If at all possible look for the 63-65 boys Stingray and any parts pertaining to these bikes. Short frames are the premium here.
Good luck on your search.


----------



## stoney (Jul 2, 2022)

60sstuff said:


> Early Stingrays !
> 
> I started in the Stingray hobby by assembling all the Krates years ago, but realized the Early Unrestored Survivor Stingrays are the Big prize.
> After all, that’s where it all began in ‘63.
> ...



Killer collection


----------



## jeffklim (Jul 2, 2022)

stingray jr's are very cool smaller but proportionate frame and 20 in. wheels


----------



## Brian (Jul 2, 2022)

Goldenrod said:


> I personally like Whizzers on Schwinn's. and all other motor bikes.  Like oddball bikes and Raleighs.  I like to design custom built parade bikes.  I have a pedal car and two Cushmans. I mention this to show how broad the hobby can be even in just one person's garage.  We shouldn't just preserve bikes even though there are more old bikes than people willing to save them.
> This hobby is more noble  than golf or spending money to be a bar fly?  You are more likely to have a babe next to you while swinging a stick and then chugging a brew.  No rust or grease to break or foul painted fingernails.



Well put,…


----------



## Brian (Jul 2, 2022)

60sstuff said:


> Early Stingrays !
> 
> I started in the Stingray hobby by assembling all the Krates years ago, but realized the Early Unrestored Survivor Stingrays are the Big prize.
> After all, that’s where it all began in ‘63.
> ...



Wow! Nice collection you got there!
Thanks for the advise


----------



## Billythekid (Jul 3, 2022)

Square top sissy bars 
Anything in great above average condition 
Anything you like don’t always think about the money aspect this is supposed to be fun 
Lil tigers always bring good money 
S2 wheels on the girls models


----------



## Brian (Jul 3, 2022)

Billythekid said:


> Square top sissy bars
> Anything in great above average condition
> Anything you like don’t always think about the money aspect this is supposed to be fun
> Lil tigers always bring good money
> S2 wheels on the girls models



Appreciate that information. Thank you!


----------



## Brian (Jul 31, 2022)

The continuation of this is in a new thread in general discussion under Good Finds “Again”


----------



## Bill in Bama (Aug 16, 2022)

I have a line on a cotton picker …. I offered 500$ In 2020… sight unseen and was turned down! But things have changed… I’ll talk to dude this week! Last time i had eyes on it.. it was almost complete… the front rim was diff. Anyone interested? This is a bike of a coworker’s husband! They need money! So make a welcome offer! I’ll ask!
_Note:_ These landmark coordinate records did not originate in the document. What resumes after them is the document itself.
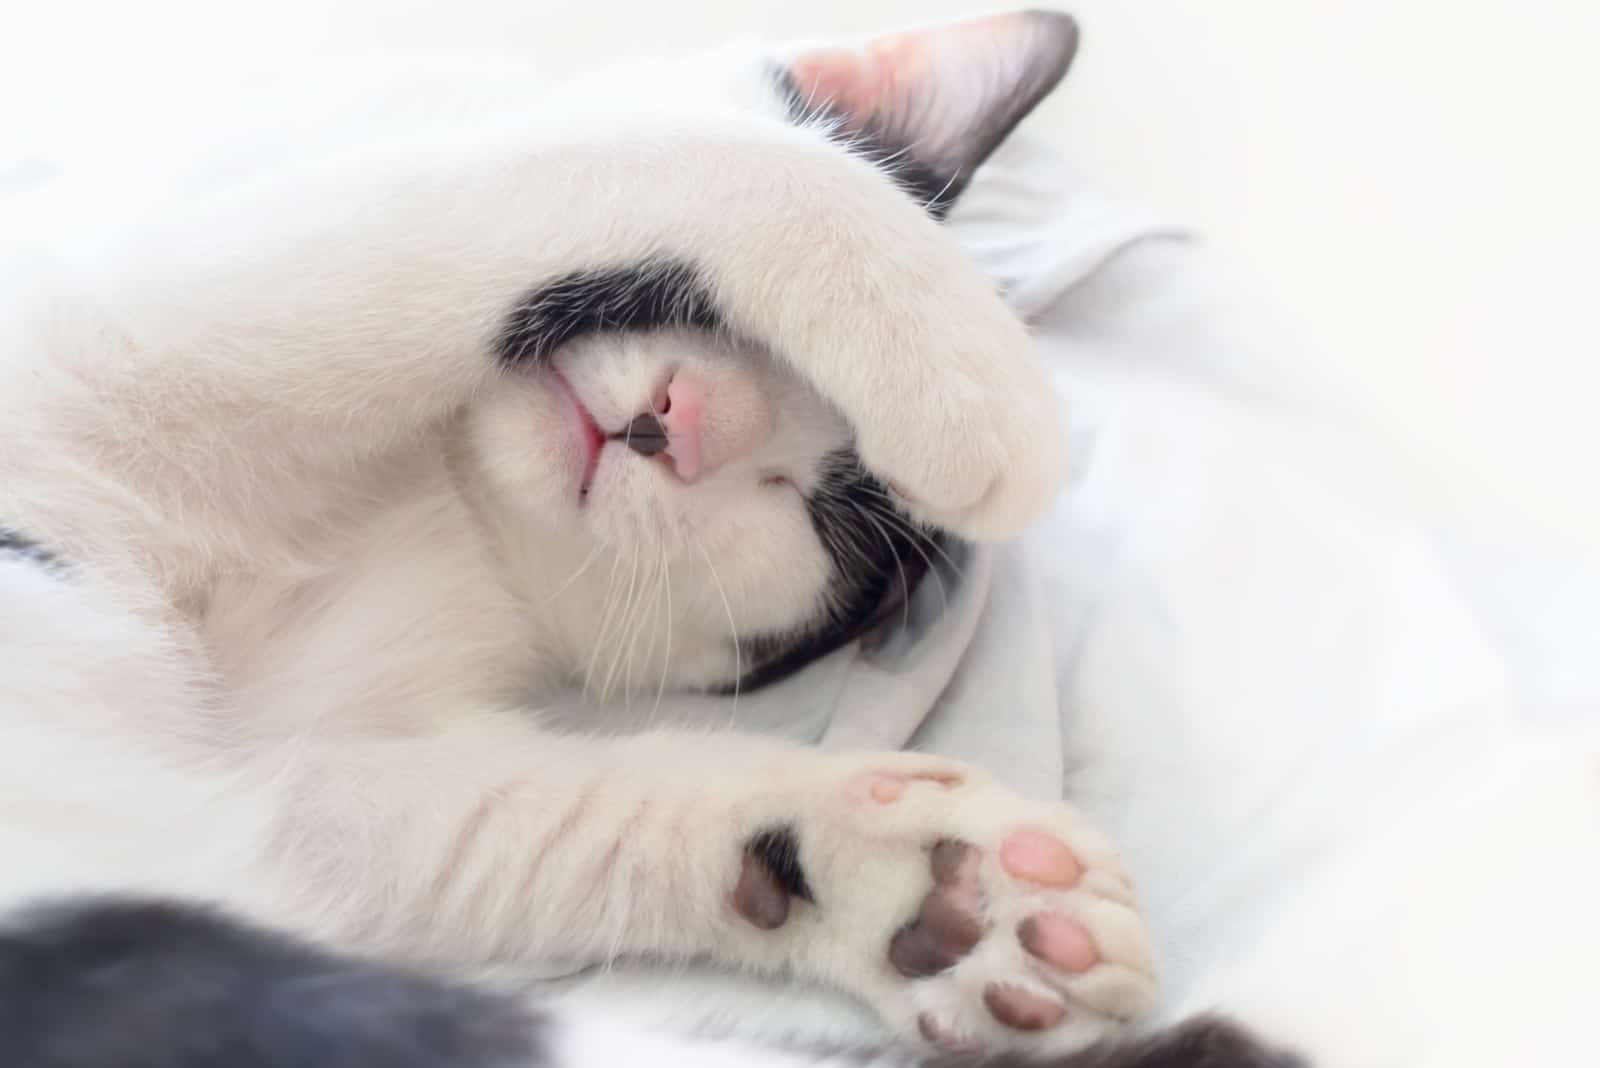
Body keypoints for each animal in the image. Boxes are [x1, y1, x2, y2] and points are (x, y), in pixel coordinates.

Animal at [0, 8, 1292, 1068]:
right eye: (702, 318)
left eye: (816, 513)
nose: (678, 421)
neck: (444, 501)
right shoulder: (123, 312)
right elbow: (680, 157)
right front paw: (980, 381)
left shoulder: (307, 765)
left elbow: (485, 824)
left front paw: (941, 890)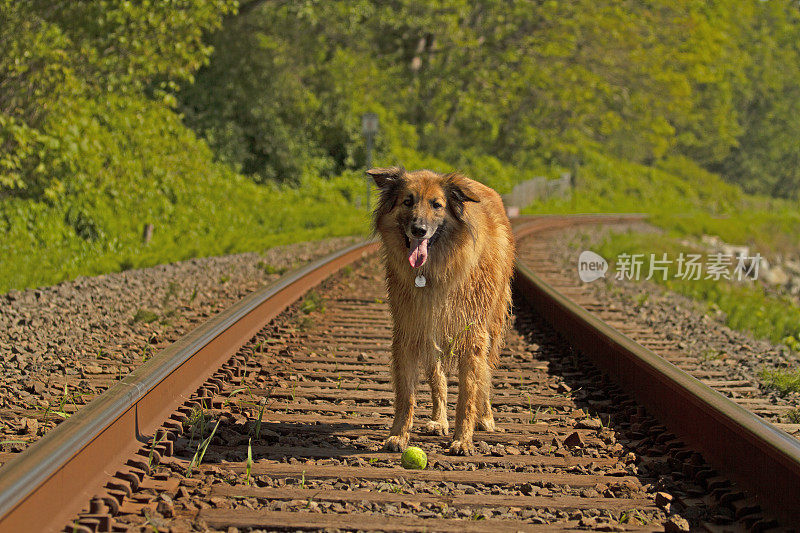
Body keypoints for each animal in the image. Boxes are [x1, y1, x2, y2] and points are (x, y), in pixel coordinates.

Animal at [368, 166, 516, 454]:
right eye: (408, 201)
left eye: (437, 204)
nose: (419, 230)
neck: (433, 270)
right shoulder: (411, 330)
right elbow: (407, 394)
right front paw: (399, 435)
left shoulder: (473, 335)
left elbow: (469, 390)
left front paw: (463, 439)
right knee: (438, 379)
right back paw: (439, 420)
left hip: (492, 326)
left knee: (485, 375)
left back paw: (485, 416)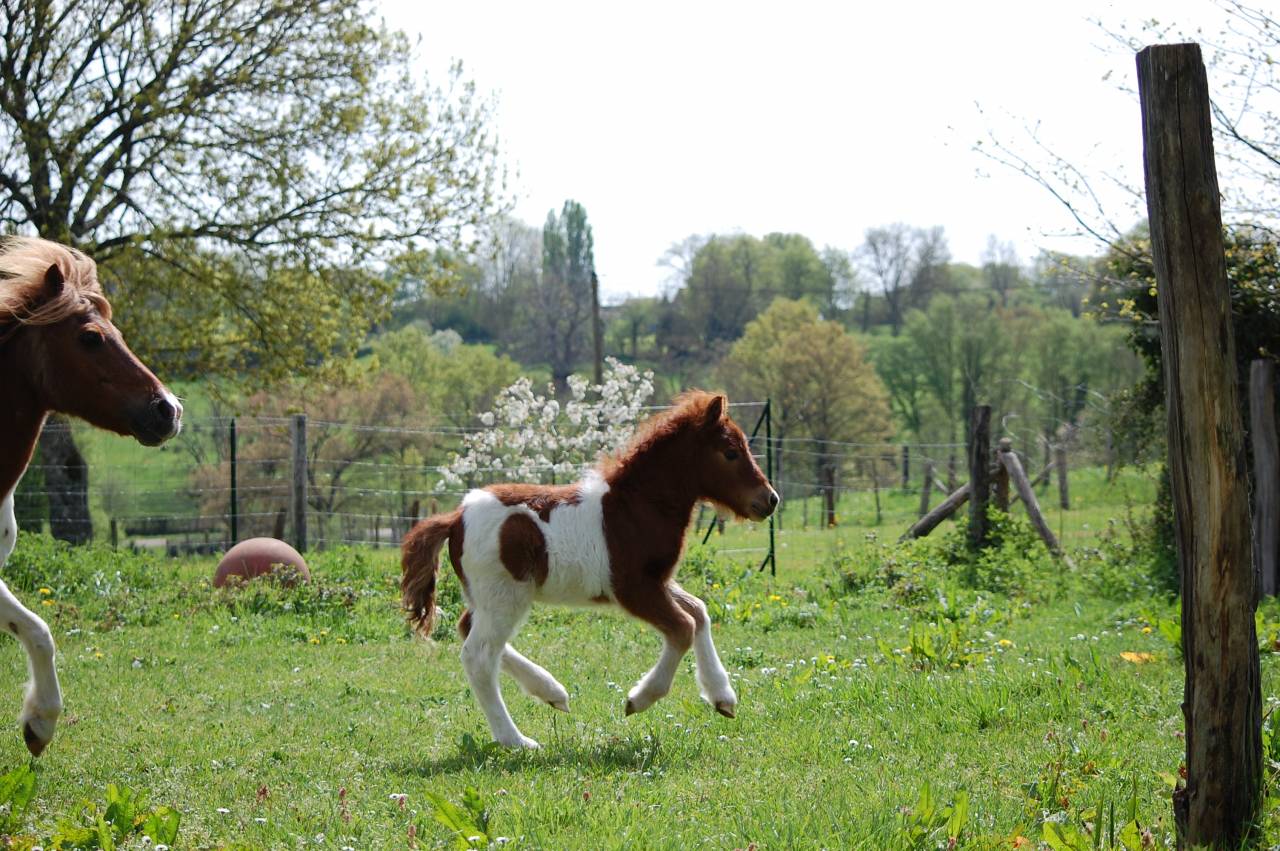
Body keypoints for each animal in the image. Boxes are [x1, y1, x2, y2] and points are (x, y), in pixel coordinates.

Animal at [401, 391, 778, 749]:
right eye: (731, 452)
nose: (770, 500)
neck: (636, 507)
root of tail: (455, 518)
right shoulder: (632, 588)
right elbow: (684, 627)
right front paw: (639, 699)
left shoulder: (657, 581)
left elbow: (699, 612)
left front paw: (722, 697)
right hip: (505, 596)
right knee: (478, 655)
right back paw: (517, 740)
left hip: (489, 597)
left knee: (470, 630)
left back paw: (552, 692)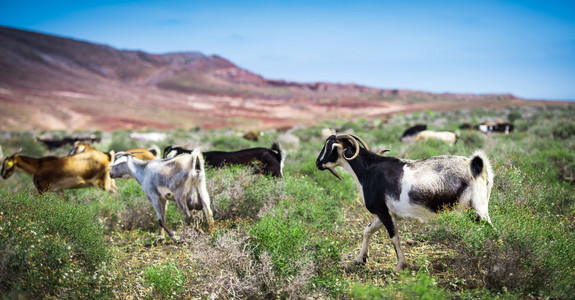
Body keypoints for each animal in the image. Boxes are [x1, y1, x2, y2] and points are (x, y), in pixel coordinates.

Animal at [316, 135, 496, 274]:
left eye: (328, 147)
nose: (318, 163)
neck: (368, 171)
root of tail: (479, 168)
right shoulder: (387, 213)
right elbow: (367, 230)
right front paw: (360, 259)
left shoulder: (383, 212)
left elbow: (394, 237)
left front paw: (399, 266)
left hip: (476, 210)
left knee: (492, 232)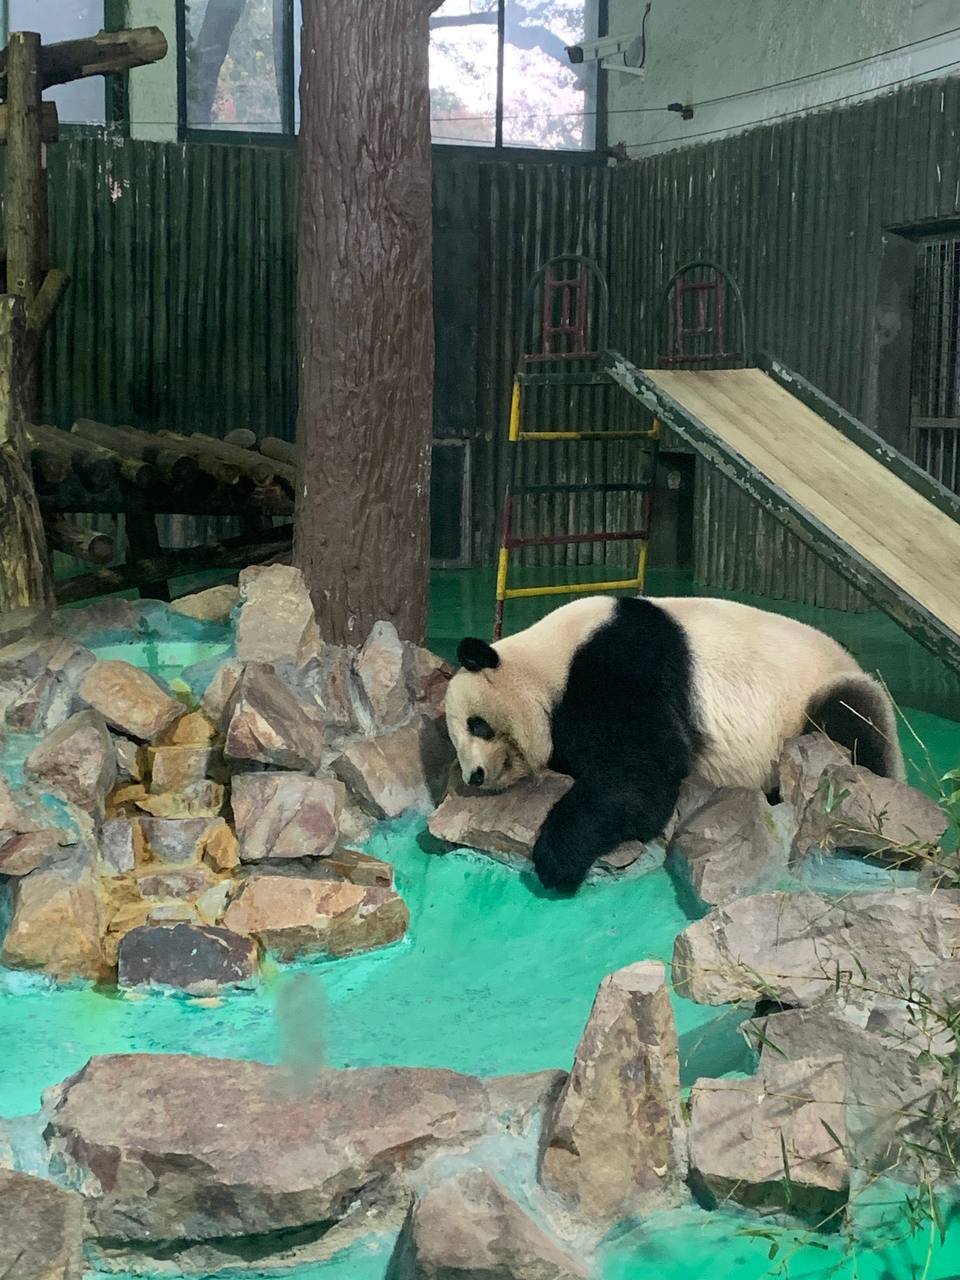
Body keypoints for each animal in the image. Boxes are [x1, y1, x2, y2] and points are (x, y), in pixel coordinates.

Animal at [444, 594, 904, 893]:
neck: (547, 661)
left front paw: (558, 859)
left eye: (478, 725)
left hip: (817, 694)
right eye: (457, 738)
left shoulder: (617, 667)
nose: (475, 776)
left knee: (854, 717)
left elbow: (642, 769)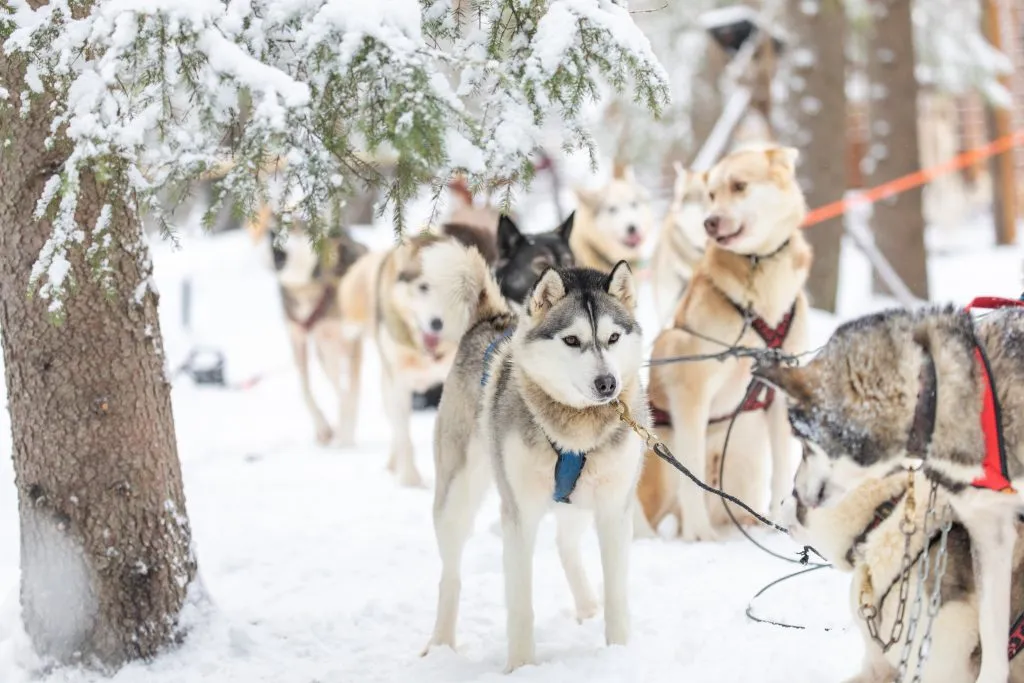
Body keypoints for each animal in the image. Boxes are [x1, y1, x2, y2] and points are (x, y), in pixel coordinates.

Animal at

The front rim was absent the disc brakes!?


----------



## Brian (Aug 16, 2022)

Bill in Bama said:


> I have a line on a cotton picker …. I offered 500$ In 2020… sight unseen and was turned down! But things have changed… I’ll talk to dude this week! Last time i had eyes on it.. it was almost complete… the front rim was diff. Anyone interested? This is a bike of a coworker’s husband! They need money! So make a welcome offer! I’ll ask! The front rim was absent the disc brakes!?



Sending you a PM on this. Thanks


----------